During these unfortunate expeditions, Grey had shown a generous spirit of self-sacrifice combined with high courage and a fine enthusiasm for geographical discovery. But his lack of experience and his ignorance of the local seasonal conditions counterbalanced these, and explained his failures. Afterwards he became Acting Government Resident at Albany, on King George’s Sound, and he was at a critical period Governor of South Australia. But Australia proper saw little of him in his after prime, and his fame was built up elsewhere, in New Zealand and at the Cape of Good Hope.
Grey’s reports left doubt as to the precise value of the country he traversed under such trying circumstances, but he is justly credited with the discovery of many rivers on the west coast — the Grey, the Buller, the Chapman, the Greenough, the Arrowsmith, the Hutt, the Bowyer, and those important streams, the Murchison and the Gascoyne.
17.3. AUGUSTUS C. GREGORY.
[Illustration.

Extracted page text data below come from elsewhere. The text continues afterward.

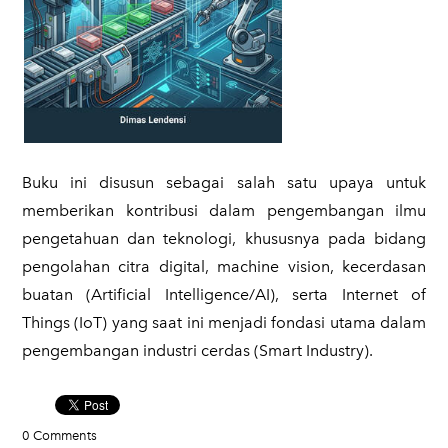
​Buku ini disusun sebagai salah satu upaya untuk
memberikan kontribusi dalam pengembangan ilmu
pengetahuan dan teknologi, khususnya pada bidang
pengolahan citra digital, machine vision, kecerdasan
buatan (Artificial Intelligence/AI), serta Internet of
Things (IoT) yang saat ini menjadi fondasi utama dalam
pengembangan industri cerdas (Smart Industry).
0 Comments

Augustus C. Gregory, 1880. Photo, Freeman, Sydney.]
In 1846 we come upon a name destined to become linked with the history of exploration in most parts of Australia. There were three notable brothers of the name of Gregory; but as their expeditions, at least those of Augustus and Frank, were conducted independently, with the exception of the first, we shall deal with them separately. H.C. Gregory, it is true, associated his work mostly with that of his brother, A.C. Gregory, generally in a subordinate position, but Frank Gregory won nearly equal fame with his brother Augustus as an independent explorer.

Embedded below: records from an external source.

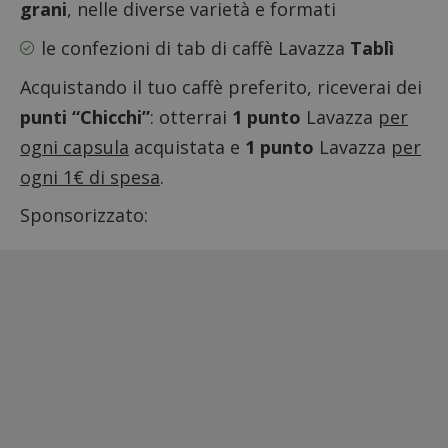
grani
, nelle diverse varietà e formati
le confezioni di tab di caffè Lavazza
Tablì
Acquistando il tuo caffè preferito, riceverai dei
punti “Chicchi”
: otterrai
1 punto
Lavazza
per
ogni capsula
acquistata e
1 punto
Lavazza
per
ogni 1€ di spesa
.
Sponsorizzato:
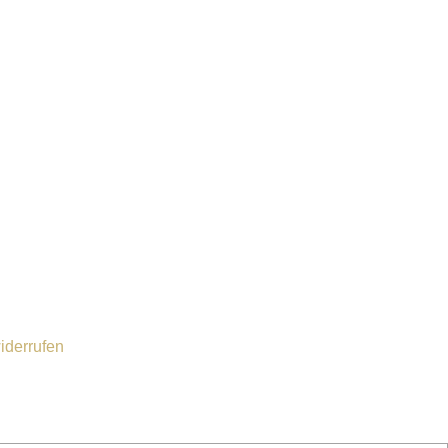
iderrufen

A.C. Gregory was the son of Lieutenant J. Gregory of the 78th Highlanders. He was born at Farnsfield, Nottinghamshire, in 1819, and came to Western Australia with his parents in 1829 in the Lotus, 500 tons, Captain Summerson, the second passenger ship that sailed for Western Australia. Lieutenant Gregory had five sons in all: William, Augustus, Francis, Henry, and James. The Lotus reached Fremantle about the 10th of October, 1829. Captain Gregory had been obliged to retire from active service, being incapacitated by serious wounds received at El Hamed, in Egypt, and held a large grant of land from the Imperial Government in lieu of pension. On this grant, situated not far from Perth, he established a farm, and on that farm Augustus and his brothers received the balance of their education and underwent their course of bush training. Augustus, after his last expedition, was appointed in 1859 Surveyor-General of Queensland, in which colony he settled down later, after retiring from active official life. He had a seat in the Legislative Council, and was a prominent freemason. He was created C.M.G. in 1874, and K.C.M.G. in 1903, and had several honours conferred upon him by the Royal Geographical Society. He died in Brisbane, in 1905.